▸ Exercise: Give all of the records again precisely, excluding whatever pictures they contain.

▸ Provided records:
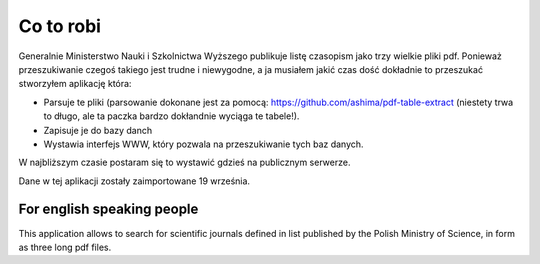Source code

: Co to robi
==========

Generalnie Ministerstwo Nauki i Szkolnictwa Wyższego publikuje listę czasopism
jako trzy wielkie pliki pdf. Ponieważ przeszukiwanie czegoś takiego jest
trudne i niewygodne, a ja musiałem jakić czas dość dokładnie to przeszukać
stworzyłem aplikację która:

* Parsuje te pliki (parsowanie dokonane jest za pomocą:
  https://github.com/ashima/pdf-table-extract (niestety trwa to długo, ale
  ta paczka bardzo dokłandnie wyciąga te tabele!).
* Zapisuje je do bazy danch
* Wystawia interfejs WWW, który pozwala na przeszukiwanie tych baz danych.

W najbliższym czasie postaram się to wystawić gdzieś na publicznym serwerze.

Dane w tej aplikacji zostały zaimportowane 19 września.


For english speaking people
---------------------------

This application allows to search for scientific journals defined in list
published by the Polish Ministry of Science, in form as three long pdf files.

▸ Response to this exercise:
Source code

: Co to robi
==========

Generalnie Ministerstwo Nauki i Szkolnictwa Wyższego publikuje listę czasopism
jako trzy wielkie pliki pdf. Ponieważ przeszukiwanie czegoś takiego jest
trudne i niewygodne, a ja musiałem jakić czas dość dokładnie to przeszukać
stworzyłem aplikację która:

* Parsuje te pliki (parsowanie dokonane jest za pomocą:
  https://github.com/ashima/pdf-table-extract (niestety trwa to długo, ale
  ta paczka bardzo dokłandnie wyciąga te tabele!).
* Zapisuje je do bazy danch
* Wystawia interfejs WWW, który pozwala na przeszukiwanie tych baz danych.

W najbliższym czasie postaram się to wystawić gdzieś na publicznym serwerze.

Dane w tej aplikacji zostały zaimportowane 19 września.


For english speaking people
---------------------------

This application allows to search for scientific journals defined in list
published by the Polish Ministry of Science, in form as three long pdf files.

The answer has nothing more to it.